[[ Entries provided open ]]

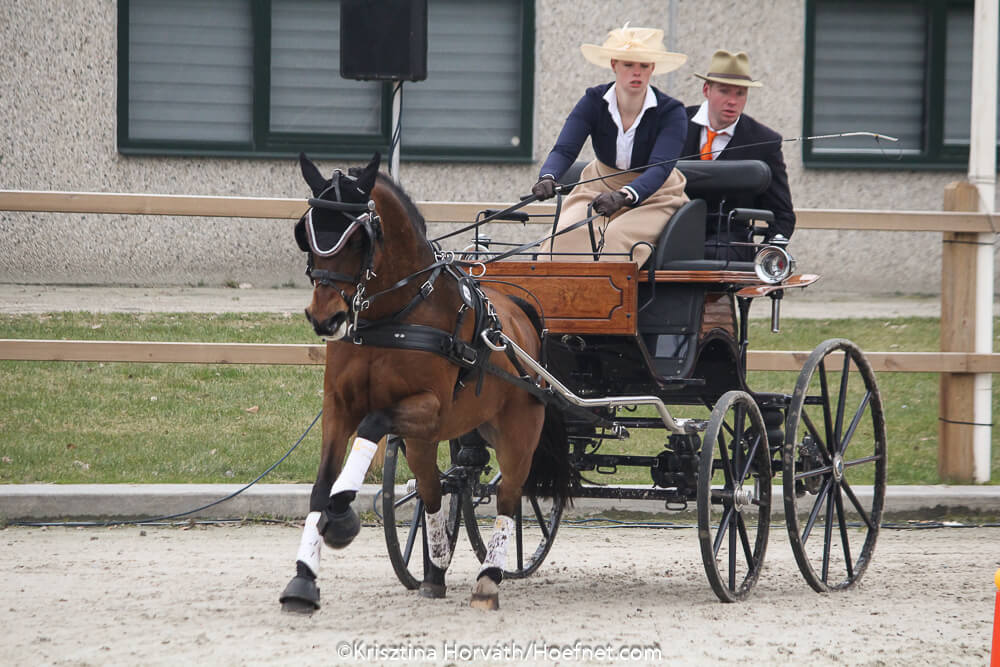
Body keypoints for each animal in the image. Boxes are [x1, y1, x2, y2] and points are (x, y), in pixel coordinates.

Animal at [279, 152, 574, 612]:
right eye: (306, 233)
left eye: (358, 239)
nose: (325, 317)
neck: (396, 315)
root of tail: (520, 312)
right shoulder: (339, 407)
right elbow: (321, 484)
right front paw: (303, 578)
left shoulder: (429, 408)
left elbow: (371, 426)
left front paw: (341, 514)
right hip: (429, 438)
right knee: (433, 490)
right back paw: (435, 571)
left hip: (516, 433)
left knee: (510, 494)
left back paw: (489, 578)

[[ Entries provided closed ]]

● What you have to do:
Transcribe each of the records above precisely, with no pictures in the copy.

● Your response:
Body keypoints for each animal in the image. Boxes are [x1, y1, x2, y2] and points are (x, y), in pixel coordinates.

Animal at [279, 152, 574, 612]:
right eye: (306, 233)
left eye: (358, 239)
nose: (325, 317)
neck: (396, 315)
root of tail: (520, 312)
right shoulder: (339, 407)
right elbow: (321, 484)
right front paw: (303, 578)
left shoulder: (429, 408)
left elbow: (371, 426)
left front paw: (341, 514)
right hip: (429, 438)
right knee: (433, 490)
right back paw: (435, 571)
left hip: (516, 433)
left knee: (510, 494)
left back paw: (489, 578)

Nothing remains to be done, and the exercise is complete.